There is a story in David Halberstam's October 1964 about St. Louis Cardinals pitcher Barney Schulz. Schulz played a huge role for the Cardinals during the pennant race that year, strolling in from the bullpen day after day to save the game and help the Redbirds continue their march to the World Series. Near the end of the season, Schulz began to have trouble with his eyes: in short, he couldn't see. Doctors diagnosed his condition as the delayed result of accumulated stress. Because every time Schulz stepped on the mound for a month was a do-or-die situation, it was only a matter of time before his body began to feel the effects.
I don't claim to be a doctor, but it appears the same thing might have happened to Keith Foulke. During the 2004 postseason, he pushed himself to his physical limits. Rationally, he should have stopped himself from pitching any further, but the intensity of the situation -- the locations of the games, the opponent, the 86 years of history hanging over his head -- prohibited that from happening (the same theory also pertains to Curt Schilling and his largely lost 2005 season).
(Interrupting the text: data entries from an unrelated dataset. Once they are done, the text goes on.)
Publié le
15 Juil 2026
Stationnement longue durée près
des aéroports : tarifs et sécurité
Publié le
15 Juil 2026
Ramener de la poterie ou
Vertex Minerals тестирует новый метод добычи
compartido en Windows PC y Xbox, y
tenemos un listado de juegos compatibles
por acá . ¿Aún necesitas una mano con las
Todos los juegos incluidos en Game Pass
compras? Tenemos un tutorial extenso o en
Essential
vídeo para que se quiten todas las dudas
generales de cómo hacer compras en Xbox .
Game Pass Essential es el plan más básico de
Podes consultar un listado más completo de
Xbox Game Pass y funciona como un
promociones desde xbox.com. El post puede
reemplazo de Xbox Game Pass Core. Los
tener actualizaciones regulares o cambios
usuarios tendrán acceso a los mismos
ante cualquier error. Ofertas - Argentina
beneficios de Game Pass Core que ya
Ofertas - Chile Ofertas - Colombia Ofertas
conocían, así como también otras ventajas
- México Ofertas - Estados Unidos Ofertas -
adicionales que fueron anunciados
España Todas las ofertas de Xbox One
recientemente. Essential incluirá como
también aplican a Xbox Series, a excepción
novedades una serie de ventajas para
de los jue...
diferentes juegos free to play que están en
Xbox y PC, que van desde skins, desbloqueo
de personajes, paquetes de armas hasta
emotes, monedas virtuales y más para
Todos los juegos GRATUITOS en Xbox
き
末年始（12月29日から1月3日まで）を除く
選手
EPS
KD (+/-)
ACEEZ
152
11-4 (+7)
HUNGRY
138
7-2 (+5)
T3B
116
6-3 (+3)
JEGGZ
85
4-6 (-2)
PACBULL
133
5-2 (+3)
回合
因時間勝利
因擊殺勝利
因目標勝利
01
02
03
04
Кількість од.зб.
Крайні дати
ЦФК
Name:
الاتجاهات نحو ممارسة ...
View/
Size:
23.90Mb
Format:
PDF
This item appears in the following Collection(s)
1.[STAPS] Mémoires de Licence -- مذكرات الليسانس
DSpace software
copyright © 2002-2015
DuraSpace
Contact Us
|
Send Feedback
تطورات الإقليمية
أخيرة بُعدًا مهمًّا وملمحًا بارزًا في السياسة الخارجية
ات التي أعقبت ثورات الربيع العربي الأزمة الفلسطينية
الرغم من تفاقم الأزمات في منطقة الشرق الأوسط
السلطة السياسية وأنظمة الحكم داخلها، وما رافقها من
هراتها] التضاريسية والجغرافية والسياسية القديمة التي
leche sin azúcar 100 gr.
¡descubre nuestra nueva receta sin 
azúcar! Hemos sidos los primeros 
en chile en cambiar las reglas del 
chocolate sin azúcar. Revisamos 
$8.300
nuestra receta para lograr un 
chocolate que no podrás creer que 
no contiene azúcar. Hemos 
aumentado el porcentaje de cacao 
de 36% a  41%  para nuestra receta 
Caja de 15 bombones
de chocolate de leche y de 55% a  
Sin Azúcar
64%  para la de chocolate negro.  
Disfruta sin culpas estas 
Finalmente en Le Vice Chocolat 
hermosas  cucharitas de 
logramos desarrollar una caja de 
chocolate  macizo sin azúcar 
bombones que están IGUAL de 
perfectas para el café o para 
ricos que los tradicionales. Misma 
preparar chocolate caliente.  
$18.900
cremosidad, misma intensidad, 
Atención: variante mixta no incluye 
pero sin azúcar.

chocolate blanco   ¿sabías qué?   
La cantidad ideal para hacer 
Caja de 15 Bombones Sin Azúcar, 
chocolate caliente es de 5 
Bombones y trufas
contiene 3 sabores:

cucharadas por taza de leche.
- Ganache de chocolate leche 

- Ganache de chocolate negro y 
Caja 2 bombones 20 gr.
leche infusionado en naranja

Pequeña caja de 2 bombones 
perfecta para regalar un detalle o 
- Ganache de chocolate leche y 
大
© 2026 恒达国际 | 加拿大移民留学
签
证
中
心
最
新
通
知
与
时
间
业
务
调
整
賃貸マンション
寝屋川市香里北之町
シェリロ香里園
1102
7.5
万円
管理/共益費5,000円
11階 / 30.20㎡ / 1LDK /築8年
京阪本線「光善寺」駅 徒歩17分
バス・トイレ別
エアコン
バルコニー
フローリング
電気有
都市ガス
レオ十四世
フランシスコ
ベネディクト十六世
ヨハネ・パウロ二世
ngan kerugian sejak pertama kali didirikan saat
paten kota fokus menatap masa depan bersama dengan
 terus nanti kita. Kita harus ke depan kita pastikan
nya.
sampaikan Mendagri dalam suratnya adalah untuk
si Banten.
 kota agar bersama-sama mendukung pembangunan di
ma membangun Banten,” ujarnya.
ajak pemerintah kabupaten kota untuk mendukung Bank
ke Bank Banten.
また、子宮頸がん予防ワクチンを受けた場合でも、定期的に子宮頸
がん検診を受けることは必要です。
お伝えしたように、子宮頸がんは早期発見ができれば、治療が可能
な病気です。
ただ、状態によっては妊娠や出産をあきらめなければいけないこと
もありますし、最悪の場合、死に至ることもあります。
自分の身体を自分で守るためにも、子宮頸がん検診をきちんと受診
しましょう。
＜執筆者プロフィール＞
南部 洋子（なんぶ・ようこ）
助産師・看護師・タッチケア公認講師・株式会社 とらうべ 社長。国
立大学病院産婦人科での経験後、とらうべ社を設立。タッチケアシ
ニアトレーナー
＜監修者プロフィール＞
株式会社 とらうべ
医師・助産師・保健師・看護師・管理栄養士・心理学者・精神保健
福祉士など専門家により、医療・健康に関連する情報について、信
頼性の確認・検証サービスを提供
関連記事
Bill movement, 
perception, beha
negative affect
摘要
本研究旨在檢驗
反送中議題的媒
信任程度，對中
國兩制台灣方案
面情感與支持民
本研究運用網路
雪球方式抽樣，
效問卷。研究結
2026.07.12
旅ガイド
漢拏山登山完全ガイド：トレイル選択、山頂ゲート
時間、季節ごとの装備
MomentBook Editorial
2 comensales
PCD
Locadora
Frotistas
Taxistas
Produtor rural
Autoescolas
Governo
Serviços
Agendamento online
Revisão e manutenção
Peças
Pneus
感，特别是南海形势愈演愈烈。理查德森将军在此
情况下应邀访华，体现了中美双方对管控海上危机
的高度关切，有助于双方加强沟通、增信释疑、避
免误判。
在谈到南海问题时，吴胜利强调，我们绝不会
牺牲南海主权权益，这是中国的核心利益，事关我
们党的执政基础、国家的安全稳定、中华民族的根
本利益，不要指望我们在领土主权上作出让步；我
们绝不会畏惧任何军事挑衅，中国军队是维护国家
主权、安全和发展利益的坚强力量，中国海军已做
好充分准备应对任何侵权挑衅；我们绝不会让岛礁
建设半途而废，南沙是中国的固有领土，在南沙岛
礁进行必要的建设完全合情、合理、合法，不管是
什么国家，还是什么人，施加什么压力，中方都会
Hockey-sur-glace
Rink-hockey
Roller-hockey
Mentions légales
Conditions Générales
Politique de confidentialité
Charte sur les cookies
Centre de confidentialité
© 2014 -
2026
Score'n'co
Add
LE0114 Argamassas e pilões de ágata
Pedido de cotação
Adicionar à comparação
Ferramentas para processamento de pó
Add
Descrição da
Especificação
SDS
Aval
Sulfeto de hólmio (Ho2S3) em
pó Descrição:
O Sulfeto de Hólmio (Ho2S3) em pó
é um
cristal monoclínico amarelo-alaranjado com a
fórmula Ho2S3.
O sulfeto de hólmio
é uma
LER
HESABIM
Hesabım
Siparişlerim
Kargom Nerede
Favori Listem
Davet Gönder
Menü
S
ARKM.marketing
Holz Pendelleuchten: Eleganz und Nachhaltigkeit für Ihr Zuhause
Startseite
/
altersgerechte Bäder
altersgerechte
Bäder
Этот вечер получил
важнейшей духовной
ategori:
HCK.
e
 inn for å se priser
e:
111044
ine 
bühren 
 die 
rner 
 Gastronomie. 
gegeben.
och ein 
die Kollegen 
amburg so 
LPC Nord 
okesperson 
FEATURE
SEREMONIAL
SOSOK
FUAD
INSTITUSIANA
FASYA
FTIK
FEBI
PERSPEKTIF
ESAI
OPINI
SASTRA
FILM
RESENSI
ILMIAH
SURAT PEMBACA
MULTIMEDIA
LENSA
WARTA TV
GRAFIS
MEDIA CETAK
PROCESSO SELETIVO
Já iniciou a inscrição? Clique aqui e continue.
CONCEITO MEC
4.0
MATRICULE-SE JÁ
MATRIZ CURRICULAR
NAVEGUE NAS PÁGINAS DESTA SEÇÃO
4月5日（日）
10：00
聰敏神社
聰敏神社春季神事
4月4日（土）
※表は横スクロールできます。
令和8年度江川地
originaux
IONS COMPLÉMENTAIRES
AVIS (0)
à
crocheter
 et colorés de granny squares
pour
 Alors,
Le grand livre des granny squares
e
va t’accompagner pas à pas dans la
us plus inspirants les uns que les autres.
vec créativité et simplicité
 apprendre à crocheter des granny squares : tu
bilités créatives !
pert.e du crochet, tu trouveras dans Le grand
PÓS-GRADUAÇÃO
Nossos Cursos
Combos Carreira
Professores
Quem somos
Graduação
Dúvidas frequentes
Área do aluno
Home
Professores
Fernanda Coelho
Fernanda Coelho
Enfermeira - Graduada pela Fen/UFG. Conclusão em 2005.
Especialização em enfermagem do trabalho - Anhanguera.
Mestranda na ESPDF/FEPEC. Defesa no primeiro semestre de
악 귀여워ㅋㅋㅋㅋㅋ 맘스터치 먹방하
Because the adrenaline was pumping, he kept pushing the limits, but didn't truly feel the effects until the next season. Since then, it must be noted, he has been bothered by knee, back, and now elbow problems.
That's why I can't bring myself to harbor ill feelings against Keith Foulke, no matter how badly the Red Sox could use him in their bullpen right now. When the chips were down, he put his body and career on the line to help lead his team to victory. That's often what we expect from our favorite athletes; in this case, our favorite athlete delivered.